Copy out the lines of the records word for word, starting at the line that contains "Rendered at 1500 by 844 pixels." and ending at the line that contains "picture [0, 0, 750, 844]", with both of those lines included. Leave out every other line.

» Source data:

────────────────────

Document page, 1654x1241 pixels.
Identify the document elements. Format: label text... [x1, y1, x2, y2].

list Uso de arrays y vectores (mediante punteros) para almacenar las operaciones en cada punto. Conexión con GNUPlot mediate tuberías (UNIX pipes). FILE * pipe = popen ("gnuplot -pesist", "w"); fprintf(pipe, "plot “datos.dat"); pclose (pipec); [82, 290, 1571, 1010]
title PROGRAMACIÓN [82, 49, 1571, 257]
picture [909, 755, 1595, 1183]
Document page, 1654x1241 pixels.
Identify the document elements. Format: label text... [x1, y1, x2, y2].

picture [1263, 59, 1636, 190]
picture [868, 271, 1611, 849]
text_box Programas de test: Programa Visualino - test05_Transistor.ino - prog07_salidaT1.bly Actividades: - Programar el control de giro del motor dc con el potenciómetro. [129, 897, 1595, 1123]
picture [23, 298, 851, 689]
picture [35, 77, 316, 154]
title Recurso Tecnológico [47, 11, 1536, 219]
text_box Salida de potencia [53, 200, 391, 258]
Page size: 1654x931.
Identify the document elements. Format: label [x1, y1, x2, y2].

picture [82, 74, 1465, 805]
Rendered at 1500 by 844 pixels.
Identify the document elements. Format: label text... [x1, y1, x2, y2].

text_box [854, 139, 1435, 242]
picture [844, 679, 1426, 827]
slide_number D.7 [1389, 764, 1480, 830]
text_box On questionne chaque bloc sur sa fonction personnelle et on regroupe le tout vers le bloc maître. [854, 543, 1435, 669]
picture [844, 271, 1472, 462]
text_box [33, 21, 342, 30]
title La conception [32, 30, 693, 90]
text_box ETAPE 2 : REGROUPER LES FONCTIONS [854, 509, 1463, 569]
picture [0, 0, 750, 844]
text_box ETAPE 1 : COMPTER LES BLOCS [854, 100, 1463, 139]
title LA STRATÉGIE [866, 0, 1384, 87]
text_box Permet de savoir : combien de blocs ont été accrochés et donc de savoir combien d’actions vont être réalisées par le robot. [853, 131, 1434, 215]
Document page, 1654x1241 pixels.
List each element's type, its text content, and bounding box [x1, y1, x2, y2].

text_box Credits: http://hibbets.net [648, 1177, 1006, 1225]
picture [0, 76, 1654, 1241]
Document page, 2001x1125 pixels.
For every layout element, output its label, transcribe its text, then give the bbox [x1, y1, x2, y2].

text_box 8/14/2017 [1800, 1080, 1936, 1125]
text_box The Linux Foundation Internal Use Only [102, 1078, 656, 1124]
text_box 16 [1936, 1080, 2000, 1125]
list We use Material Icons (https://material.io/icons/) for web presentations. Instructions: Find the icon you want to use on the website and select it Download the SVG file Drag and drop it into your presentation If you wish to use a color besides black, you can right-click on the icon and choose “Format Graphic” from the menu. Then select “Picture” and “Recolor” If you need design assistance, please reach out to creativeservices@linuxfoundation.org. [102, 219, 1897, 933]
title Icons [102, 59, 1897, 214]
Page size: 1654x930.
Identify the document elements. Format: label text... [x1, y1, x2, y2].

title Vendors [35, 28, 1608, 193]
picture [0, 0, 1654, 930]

────────────────────

» TASK RESULT:
Rendered at 1500 by 844 pixels.
Identify the document elements. Format: label text... [x1, y1, x2, y2].

text_box [854, 139, 1435, 242]
picture [844, 679, 1426, 827]
slide_number D.7 [1389, 764, 1480, 830]
text_box On questionne chaque bloc sur sa fonction personnelle et on regroupe le tout vers le bloc maître. [854, 543, 1435, 669]
picture [844, 271, 1472, 462]
text_box [33, 21, 342, 30]
title La conception [32, 30, 693, 90]
text_box ETAPE 2 : REGROUPER LES FONCTIONS [854, 509, 1463, 569]
picture [0, 0, 750, 844]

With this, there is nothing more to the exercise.